▶ _What the exercise asks_
When you reach the line containing "candle: none [711,513,739,536]" in the data below, begin returning lines exactly as written, and stop once the line containing "framed print: none [539,23,621,107]" has been returned.

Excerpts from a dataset
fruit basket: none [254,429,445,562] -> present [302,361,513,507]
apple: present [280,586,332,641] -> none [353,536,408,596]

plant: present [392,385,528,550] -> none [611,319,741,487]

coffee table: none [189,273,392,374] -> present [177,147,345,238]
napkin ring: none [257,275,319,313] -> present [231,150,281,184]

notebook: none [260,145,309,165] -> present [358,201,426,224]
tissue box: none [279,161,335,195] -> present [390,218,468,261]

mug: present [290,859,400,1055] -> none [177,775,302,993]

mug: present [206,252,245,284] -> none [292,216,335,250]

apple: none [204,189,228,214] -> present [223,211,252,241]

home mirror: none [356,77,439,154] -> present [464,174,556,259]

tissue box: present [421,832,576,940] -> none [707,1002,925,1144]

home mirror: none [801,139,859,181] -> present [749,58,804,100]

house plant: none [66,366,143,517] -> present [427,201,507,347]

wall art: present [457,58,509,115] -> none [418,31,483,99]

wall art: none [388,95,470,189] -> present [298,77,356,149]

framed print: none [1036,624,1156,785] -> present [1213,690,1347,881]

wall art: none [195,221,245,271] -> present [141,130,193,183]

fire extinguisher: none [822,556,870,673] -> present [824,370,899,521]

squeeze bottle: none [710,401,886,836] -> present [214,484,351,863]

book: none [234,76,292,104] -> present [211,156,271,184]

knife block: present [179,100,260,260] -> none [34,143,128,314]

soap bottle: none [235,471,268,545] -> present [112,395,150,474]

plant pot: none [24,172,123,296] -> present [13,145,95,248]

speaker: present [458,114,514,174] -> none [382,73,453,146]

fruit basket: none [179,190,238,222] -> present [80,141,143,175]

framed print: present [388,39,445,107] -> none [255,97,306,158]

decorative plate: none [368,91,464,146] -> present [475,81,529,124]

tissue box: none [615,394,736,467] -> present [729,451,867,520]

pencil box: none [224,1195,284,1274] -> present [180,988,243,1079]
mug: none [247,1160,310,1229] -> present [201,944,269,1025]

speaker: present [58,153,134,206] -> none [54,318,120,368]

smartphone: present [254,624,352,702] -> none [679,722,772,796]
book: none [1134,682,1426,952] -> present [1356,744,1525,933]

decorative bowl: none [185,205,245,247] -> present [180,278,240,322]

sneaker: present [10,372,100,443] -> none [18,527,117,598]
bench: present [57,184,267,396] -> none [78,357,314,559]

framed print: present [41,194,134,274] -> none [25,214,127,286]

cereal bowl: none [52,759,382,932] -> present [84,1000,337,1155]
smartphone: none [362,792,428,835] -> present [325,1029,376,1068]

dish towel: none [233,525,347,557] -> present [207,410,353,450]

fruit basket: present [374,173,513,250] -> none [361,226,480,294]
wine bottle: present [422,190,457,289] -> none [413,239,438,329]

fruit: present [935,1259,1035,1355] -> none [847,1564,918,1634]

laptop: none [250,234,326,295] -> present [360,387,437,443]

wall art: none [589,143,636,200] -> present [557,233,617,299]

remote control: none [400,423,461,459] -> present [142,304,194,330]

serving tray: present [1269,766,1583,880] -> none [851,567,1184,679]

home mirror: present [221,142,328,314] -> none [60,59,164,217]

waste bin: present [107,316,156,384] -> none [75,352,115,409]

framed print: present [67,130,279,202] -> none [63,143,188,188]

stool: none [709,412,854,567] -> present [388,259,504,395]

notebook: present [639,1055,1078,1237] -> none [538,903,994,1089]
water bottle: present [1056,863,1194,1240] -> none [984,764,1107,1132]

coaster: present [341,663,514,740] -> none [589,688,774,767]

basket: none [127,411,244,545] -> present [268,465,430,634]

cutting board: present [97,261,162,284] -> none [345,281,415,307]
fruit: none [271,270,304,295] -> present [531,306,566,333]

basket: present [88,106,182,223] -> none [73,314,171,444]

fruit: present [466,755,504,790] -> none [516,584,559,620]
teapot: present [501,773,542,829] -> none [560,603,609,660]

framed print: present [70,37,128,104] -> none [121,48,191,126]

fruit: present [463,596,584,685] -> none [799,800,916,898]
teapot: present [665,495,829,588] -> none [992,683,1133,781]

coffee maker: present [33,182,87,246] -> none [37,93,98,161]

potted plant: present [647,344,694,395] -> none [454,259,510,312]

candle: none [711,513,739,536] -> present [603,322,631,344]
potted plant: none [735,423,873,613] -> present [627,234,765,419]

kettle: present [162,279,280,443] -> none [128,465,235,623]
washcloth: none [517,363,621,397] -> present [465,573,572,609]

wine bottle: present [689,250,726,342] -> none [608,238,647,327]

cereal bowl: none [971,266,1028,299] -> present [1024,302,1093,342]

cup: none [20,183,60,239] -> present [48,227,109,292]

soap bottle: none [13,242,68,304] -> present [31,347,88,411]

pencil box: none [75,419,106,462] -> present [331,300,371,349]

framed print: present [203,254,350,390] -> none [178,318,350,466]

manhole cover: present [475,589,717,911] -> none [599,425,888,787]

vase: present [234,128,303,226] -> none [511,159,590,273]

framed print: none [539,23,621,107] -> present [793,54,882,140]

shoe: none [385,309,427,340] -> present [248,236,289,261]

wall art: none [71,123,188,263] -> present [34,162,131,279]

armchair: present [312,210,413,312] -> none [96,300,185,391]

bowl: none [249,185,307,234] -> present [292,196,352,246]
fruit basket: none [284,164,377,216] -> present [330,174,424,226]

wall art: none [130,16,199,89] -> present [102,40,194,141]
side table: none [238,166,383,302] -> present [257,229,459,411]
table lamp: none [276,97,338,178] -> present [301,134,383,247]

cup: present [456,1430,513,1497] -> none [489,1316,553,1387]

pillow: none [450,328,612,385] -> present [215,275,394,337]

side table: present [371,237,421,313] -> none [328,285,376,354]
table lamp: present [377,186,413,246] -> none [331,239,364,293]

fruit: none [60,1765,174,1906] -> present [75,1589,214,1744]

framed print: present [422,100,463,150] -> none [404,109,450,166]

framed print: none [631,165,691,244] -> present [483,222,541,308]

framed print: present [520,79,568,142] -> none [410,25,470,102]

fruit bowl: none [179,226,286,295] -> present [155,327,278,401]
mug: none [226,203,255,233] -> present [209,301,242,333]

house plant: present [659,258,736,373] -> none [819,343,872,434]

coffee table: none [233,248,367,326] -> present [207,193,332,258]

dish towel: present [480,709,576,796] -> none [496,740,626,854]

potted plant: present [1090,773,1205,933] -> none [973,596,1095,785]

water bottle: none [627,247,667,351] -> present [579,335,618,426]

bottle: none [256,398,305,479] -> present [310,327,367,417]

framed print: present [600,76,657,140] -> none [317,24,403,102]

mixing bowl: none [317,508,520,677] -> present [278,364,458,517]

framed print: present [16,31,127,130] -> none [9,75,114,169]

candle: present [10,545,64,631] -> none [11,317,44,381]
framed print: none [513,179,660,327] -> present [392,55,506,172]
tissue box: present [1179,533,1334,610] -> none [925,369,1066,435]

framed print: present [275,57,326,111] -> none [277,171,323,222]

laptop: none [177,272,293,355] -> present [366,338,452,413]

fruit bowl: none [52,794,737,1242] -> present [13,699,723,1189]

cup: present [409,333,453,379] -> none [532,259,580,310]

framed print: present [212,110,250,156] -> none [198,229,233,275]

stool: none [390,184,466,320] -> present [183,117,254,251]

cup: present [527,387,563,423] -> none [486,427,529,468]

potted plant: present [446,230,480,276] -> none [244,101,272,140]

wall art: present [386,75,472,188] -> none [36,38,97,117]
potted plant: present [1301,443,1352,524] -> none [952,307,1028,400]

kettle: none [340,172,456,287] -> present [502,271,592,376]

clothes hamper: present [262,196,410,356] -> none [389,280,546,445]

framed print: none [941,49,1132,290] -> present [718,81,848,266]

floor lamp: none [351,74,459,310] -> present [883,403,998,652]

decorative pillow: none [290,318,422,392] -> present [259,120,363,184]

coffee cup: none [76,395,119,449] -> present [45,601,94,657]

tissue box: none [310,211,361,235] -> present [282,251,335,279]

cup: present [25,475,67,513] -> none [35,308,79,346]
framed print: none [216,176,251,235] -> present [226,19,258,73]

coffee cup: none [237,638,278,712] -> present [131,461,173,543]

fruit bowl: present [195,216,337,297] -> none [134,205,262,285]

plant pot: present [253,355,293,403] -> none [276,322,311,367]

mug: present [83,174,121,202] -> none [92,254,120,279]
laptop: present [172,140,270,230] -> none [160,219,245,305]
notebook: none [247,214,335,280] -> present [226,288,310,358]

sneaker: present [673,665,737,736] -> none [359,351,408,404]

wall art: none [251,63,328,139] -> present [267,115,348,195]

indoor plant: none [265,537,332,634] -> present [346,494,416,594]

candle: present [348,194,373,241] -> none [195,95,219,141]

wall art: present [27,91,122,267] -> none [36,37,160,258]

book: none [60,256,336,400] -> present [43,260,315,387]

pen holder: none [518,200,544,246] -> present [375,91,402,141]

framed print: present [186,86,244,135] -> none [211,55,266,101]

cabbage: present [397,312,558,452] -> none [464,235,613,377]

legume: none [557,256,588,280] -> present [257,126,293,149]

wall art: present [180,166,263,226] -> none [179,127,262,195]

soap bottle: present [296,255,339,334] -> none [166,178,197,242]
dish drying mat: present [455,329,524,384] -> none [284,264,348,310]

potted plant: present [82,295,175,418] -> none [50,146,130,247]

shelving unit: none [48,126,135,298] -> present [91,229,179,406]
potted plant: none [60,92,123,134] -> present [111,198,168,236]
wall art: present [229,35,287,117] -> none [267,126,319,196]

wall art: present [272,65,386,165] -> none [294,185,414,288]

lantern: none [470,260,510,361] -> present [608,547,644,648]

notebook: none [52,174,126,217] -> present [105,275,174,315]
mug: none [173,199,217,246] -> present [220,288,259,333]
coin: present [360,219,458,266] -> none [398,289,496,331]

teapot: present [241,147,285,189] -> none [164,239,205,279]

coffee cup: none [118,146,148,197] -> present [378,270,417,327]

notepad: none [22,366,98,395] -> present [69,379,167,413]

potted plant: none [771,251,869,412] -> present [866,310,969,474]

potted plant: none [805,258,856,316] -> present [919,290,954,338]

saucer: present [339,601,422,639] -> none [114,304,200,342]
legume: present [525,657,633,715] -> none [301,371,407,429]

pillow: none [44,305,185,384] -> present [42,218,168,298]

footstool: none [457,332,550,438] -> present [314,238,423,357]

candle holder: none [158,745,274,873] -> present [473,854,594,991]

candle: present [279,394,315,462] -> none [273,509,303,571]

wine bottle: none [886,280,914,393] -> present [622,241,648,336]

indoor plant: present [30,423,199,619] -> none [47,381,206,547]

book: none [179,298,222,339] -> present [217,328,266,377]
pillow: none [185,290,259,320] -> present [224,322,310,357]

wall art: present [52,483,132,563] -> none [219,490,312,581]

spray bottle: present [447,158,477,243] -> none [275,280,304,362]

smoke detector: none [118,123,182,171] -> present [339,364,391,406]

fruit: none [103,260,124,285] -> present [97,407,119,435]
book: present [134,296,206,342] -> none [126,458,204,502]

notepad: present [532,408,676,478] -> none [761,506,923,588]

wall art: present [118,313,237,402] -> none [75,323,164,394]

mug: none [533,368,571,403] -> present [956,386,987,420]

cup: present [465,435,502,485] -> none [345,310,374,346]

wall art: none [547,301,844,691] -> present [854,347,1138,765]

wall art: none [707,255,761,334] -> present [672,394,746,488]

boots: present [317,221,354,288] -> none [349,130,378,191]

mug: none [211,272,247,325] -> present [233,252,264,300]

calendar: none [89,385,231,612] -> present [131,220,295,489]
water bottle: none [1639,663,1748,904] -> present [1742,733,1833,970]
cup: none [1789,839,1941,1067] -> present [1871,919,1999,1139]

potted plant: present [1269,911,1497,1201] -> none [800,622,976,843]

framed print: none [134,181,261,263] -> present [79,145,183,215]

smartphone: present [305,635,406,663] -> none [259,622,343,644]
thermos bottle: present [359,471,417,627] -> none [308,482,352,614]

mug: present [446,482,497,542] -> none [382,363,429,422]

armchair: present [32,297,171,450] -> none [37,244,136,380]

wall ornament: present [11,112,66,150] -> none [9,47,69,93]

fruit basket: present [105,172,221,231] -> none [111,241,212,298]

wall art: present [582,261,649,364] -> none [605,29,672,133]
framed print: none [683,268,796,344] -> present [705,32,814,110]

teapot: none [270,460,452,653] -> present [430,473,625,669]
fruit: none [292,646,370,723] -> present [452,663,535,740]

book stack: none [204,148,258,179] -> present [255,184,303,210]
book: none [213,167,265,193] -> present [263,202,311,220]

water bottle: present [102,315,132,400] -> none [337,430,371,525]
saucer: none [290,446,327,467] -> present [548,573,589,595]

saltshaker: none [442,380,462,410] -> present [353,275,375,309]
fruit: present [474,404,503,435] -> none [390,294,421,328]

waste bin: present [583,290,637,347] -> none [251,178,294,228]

▶ _Response area_
candle: none [711,513,739,536] -> present [603,322,631,344]
potted plant: none [735,423,873,613] -> present [627,234,765,419]

kettle: present [162,279,280,443] -> none [128,465,235,623]
washcloth: none [517,363,621,397] -> present [465,573,572,609]

wine bottle: present [689,250,726,342] -> none [608,238,647,327]

cereal bowl: none [971,266,1028,299] -> present [1024,302,1093,342]

cup: none [20,183,60,239] -> present [48,227,109,292]

soap bottle: none [13,242,68,304] -> present [31,347,88,411]

pencil box: none [75,419,106,462] -> present [331,300,371,349]

framed print: present [203,254,350,390] -> none [178,318,350,466]

manhole cover: present [475,589,717,911] -> none [599,425,888,787]

vase: present [234,128,303,226] -> none [511,159,590,273]

framed print: none [539,23,621,107] -> present [793,54,882,140]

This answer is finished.